PROBLEM DESCRIPTION: Using the listing below, please gather every line containing the word "naar".

PROVIDED DATA:
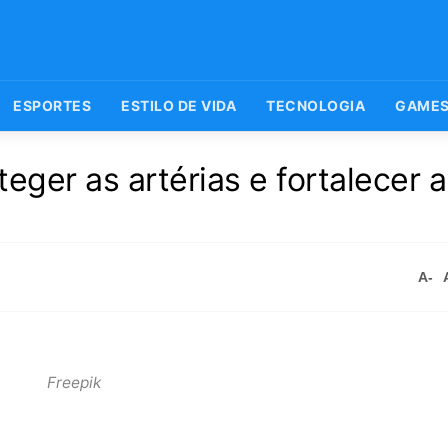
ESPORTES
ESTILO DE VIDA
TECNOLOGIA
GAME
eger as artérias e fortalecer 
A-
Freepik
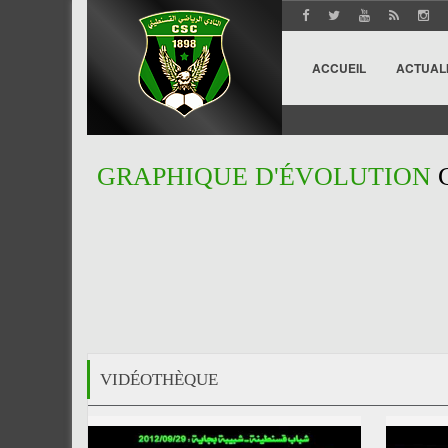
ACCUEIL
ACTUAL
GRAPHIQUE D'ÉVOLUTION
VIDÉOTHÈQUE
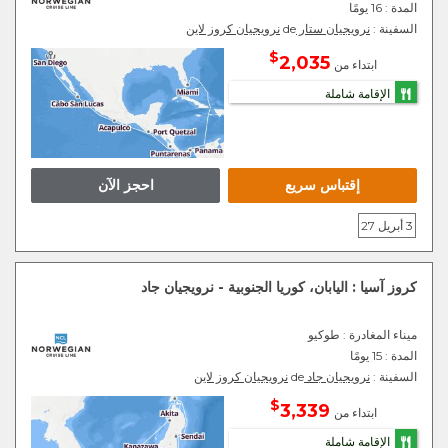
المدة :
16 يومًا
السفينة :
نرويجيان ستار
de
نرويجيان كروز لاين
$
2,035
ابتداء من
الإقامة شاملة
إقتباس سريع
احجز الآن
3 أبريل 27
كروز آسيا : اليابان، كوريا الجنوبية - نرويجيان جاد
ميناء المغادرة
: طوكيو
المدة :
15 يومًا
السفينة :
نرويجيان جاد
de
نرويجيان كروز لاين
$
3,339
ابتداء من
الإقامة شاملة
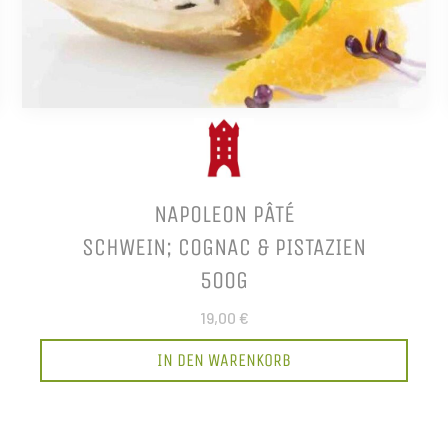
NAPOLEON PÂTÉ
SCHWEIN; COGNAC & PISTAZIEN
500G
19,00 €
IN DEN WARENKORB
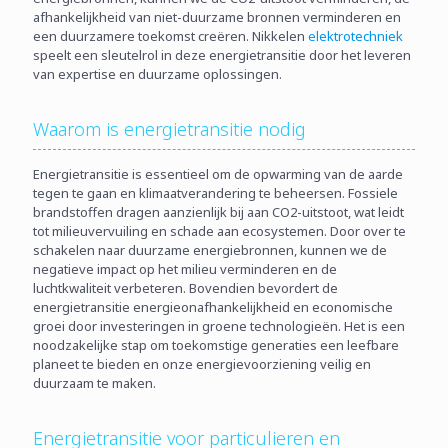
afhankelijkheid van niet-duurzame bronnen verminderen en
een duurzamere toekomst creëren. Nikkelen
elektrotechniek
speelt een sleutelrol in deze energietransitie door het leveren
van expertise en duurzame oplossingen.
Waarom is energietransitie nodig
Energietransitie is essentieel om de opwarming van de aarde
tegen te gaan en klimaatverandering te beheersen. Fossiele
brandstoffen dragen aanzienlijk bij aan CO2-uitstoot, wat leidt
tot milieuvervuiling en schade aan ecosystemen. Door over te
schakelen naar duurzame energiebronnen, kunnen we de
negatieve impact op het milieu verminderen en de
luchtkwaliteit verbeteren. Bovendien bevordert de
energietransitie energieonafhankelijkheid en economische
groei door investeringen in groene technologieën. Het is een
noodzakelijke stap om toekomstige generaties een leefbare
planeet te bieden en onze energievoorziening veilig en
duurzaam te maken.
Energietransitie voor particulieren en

---

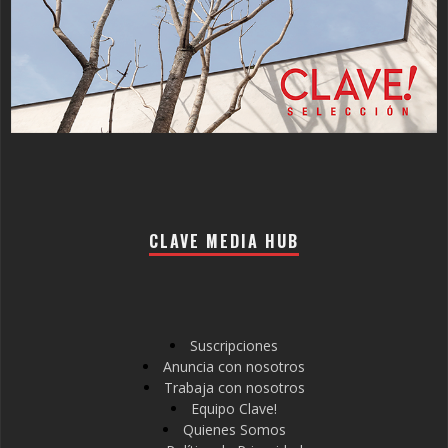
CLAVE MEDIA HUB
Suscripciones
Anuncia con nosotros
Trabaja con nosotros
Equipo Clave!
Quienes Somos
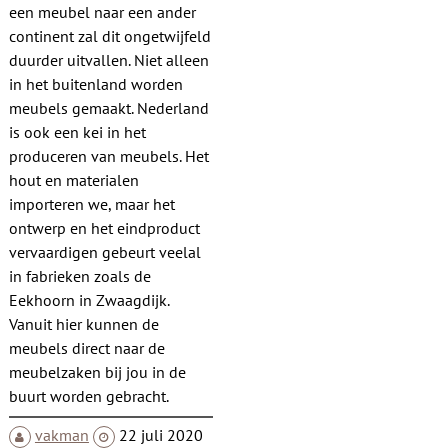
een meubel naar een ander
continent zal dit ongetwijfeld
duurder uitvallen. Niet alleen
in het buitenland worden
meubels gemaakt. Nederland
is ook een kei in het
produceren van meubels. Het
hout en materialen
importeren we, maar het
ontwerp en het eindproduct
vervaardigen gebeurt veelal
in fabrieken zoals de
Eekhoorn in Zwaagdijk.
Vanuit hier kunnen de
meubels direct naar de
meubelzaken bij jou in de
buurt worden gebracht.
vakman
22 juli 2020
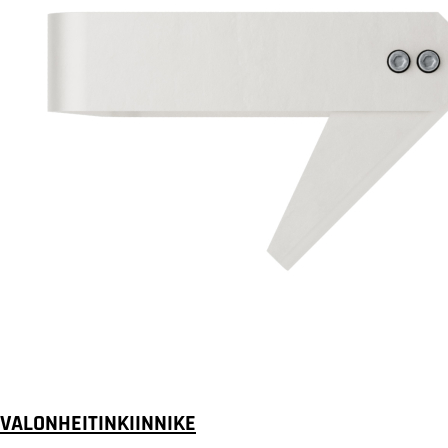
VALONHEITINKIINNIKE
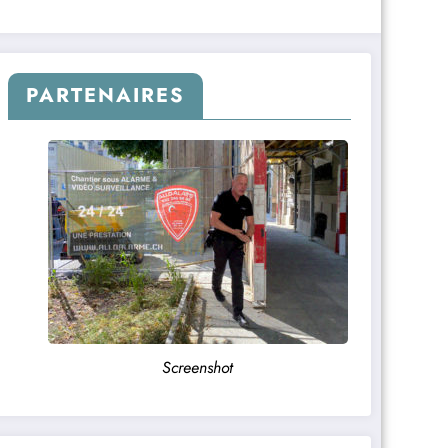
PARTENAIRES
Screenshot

...

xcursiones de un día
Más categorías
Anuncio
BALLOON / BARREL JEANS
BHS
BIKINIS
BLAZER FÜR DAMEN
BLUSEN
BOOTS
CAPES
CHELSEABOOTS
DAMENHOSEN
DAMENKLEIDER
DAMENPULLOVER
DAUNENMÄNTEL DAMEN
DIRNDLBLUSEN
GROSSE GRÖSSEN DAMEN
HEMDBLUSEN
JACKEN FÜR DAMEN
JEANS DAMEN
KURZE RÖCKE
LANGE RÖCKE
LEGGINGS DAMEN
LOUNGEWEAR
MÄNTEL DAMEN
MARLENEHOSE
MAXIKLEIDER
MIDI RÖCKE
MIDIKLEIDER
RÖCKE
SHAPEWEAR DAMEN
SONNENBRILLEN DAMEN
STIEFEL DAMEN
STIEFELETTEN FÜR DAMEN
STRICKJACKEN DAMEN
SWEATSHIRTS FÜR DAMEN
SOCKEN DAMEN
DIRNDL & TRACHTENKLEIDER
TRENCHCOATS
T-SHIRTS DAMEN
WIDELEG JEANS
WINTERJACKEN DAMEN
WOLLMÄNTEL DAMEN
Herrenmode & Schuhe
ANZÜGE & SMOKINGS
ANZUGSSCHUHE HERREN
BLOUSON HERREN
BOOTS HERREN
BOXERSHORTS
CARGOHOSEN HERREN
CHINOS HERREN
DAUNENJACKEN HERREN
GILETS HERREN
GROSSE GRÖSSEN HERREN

RESPONSE AREA:
schakelen naar duurzame energiebronnen, kunnen we de
een meubel naar een ander
meubels direct naar de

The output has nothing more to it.